The National Institute of Standards and Technology is revising its guidance on how organizations outside the U.S. government should protect sensitive federal data.
NIST has published a revised draft of its 14-month-old guidance, Special Publication 800-171: Controlled Unclassified Information in Nonfederal Information Systems and Organizations.
In an interview with Information Security Media Group, NIST Fellow Ron Ross says the most significant update is a proposed requirement that organizations provide, if requested, documents to show how they're securing sensitive government data on their computers or furnish plans explaining how they will do so.
"This kind of puts everybody in an accountability state," says Ross, chief author of the guidance. "It's truth in advertising."
U.S. federal agencies enter contracts with thousands of private businesses to provide credit card and other financial services, email services, conduct background checks for security clearances, process healthcare claims and furnish cloud services.
Sensitive federal information often is provided to or shared with state and local governments, colleges and universities and independent research organizations. SP 800-171 aims to help these organizations secure sensitive data. The guidance also helps government officials responsible for contracting with these organizations to determine whether federal controlled unclassified information remains secure outside the government.

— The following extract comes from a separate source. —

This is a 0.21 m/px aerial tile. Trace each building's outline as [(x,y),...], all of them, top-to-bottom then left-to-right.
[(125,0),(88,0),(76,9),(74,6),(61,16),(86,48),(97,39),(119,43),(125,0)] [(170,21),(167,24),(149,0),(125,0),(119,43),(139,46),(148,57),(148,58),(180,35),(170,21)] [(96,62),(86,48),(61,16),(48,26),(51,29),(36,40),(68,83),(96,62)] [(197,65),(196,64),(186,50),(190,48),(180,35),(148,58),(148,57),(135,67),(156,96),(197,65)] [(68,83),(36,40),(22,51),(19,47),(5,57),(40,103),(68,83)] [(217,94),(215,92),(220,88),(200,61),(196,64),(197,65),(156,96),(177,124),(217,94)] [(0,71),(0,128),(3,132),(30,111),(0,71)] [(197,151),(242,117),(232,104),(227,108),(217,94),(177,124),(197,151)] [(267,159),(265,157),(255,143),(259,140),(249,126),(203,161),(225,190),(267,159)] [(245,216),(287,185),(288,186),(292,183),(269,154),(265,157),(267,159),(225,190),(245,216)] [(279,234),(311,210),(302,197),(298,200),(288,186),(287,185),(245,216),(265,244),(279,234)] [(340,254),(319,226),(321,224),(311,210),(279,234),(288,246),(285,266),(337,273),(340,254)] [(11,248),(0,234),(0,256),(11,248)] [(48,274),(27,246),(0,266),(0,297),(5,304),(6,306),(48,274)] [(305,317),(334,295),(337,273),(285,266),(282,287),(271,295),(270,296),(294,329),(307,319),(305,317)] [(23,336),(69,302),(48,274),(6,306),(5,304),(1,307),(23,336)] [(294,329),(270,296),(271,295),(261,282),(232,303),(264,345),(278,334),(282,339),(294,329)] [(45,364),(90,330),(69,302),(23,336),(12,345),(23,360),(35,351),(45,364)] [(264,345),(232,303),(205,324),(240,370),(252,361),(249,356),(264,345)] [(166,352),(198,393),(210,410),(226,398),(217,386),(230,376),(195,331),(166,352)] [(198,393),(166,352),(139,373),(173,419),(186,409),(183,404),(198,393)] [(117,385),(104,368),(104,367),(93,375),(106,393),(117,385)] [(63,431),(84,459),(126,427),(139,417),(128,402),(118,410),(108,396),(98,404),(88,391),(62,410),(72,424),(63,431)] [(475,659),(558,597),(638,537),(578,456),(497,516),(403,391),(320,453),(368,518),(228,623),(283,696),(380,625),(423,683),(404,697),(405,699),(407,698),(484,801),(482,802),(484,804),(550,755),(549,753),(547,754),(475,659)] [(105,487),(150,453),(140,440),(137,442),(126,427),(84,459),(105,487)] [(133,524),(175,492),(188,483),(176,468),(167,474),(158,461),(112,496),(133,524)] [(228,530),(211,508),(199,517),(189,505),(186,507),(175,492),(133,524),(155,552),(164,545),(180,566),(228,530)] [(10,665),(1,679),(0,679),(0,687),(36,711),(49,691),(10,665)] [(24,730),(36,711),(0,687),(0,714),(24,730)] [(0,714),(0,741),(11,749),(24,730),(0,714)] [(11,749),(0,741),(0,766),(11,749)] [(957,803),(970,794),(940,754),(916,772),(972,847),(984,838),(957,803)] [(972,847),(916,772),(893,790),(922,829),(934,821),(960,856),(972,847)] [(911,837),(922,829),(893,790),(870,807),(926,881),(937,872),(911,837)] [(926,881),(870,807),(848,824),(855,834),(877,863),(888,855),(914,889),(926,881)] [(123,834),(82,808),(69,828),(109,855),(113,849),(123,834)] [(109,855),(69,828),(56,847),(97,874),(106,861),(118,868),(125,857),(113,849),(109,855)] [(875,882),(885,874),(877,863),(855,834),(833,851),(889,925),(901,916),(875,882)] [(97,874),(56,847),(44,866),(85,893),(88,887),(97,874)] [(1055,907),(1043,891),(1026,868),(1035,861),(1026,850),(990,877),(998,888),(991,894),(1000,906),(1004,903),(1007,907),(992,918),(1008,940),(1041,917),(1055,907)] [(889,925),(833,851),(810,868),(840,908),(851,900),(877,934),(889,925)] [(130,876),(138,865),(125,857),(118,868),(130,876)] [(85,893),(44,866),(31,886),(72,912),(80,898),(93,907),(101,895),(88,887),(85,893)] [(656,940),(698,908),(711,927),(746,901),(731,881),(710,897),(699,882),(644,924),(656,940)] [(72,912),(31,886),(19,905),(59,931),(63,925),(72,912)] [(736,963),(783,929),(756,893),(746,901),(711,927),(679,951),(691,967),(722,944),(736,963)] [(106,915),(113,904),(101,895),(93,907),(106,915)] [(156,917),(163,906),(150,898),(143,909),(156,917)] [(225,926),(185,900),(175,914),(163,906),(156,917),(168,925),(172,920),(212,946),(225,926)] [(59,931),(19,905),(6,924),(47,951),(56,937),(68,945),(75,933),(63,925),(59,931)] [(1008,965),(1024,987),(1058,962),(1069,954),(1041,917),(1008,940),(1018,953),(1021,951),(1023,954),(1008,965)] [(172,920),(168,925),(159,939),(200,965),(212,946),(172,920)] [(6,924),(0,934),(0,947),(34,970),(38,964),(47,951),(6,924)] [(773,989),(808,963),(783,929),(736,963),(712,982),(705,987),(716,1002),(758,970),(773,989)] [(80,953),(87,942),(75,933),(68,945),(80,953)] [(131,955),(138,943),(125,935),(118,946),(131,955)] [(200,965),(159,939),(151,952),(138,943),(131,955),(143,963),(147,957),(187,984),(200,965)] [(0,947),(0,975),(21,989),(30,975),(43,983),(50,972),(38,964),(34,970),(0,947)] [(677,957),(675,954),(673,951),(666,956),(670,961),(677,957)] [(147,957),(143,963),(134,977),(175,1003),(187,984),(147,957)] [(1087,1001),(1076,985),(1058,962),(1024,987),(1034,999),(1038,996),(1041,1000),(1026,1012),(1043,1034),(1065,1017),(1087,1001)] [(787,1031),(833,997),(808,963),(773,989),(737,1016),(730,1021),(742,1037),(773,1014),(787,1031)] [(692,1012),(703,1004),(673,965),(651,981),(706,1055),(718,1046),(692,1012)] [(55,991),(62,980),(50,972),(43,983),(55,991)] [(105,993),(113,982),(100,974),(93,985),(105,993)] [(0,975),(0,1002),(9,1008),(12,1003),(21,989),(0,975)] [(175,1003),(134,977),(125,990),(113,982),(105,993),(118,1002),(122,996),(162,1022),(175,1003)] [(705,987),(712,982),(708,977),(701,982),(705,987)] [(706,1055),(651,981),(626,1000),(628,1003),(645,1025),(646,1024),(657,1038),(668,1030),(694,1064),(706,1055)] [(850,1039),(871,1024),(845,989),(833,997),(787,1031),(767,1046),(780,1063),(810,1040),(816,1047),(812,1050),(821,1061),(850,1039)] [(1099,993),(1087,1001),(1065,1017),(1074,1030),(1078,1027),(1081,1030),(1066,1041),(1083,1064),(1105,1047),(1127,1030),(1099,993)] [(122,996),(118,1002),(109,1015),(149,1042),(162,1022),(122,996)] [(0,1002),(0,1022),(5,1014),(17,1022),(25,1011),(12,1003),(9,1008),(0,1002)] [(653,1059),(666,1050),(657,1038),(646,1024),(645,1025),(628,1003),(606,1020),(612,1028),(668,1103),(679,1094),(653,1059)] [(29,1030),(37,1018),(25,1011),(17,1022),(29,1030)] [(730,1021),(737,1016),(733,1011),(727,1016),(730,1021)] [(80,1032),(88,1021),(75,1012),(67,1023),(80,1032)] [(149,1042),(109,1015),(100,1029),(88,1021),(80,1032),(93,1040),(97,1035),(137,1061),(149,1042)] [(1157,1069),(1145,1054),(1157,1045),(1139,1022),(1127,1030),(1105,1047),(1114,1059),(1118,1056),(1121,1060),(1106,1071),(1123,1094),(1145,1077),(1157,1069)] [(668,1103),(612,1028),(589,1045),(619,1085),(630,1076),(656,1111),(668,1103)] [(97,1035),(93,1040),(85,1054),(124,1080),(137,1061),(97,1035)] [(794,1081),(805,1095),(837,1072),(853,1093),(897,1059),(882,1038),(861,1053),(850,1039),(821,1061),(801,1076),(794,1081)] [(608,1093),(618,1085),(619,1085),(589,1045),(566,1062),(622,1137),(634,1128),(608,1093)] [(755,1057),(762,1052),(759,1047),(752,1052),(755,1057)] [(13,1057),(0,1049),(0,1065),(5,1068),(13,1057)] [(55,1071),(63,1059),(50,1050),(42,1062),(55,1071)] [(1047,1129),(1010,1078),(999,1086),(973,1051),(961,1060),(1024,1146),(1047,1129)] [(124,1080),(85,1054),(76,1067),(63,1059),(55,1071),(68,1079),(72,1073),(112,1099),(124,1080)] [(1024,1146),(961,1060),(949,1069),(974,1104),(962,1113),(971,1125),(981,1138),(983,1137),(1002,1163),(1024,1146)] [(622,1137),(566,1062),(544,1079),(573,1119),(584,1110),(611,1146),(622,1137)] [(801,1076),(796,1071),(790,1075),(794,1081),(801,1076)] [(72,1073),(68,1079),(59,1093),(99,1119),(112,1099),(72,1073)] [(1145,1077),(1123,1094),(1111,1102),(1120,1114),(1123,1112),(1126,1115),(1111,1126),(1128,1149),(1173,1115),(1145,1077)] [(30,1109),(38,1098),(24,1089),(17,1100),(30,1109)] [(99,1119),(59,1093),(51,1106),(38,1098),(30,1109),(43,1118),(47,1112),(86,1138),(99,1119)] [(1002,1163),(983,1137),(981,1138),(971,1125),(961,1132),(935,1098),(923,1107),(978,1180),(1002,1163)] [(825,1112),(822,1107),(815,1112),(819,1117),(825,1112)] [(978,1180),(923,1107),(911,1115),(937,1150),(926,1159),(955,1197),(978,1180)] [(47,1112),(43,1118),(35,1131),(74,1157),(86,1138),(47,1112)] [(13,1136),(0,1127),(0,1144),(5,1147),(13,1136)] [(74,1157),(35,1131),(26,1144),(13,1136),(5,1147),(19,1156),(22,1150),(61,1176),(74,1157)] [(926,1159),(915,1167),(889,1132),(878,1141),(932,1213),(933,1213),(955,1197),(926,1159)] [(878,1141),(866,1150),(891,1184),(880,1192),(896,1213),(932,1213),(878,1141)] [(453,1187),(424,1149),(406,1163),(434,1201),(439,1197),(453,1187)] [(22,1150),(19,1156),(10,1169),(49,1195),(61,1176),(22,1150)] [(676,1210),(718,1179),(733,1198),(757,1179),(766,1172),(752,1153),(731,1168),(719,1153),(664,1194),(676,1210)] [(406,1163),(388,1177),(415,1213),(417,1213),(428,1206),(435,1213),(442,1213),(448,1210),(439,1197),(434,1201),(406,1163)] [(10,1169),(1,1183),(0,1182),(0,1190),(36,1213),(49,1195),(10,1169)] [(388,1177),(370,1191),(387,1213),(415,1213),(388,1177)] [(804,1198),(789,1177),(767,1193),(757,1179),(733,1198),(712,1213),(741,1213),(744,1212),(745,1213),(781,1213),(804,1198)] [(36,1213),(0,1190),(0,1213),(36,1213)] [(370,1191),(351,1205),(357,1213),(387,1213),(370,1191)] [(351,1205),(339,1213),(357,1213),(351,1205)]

In the interview (click on player beneath image to listen), Ross:
Explains how the revised draft document differs from the initial guidance published in June 2015; Defines controlled unclassified information, the sensitive data at the heart of the guidance; and Describes the rationale behind why organizations housing sensitive government data need to safeguard that information.At NIST, Ross specializes in security requirements definition, security testing and evaluation and information assurance. He leads NIST's Federal Information Security Management Act Implementation Project, which includes the development of key security standards and guidelines for the federal government and critical information infrastructure.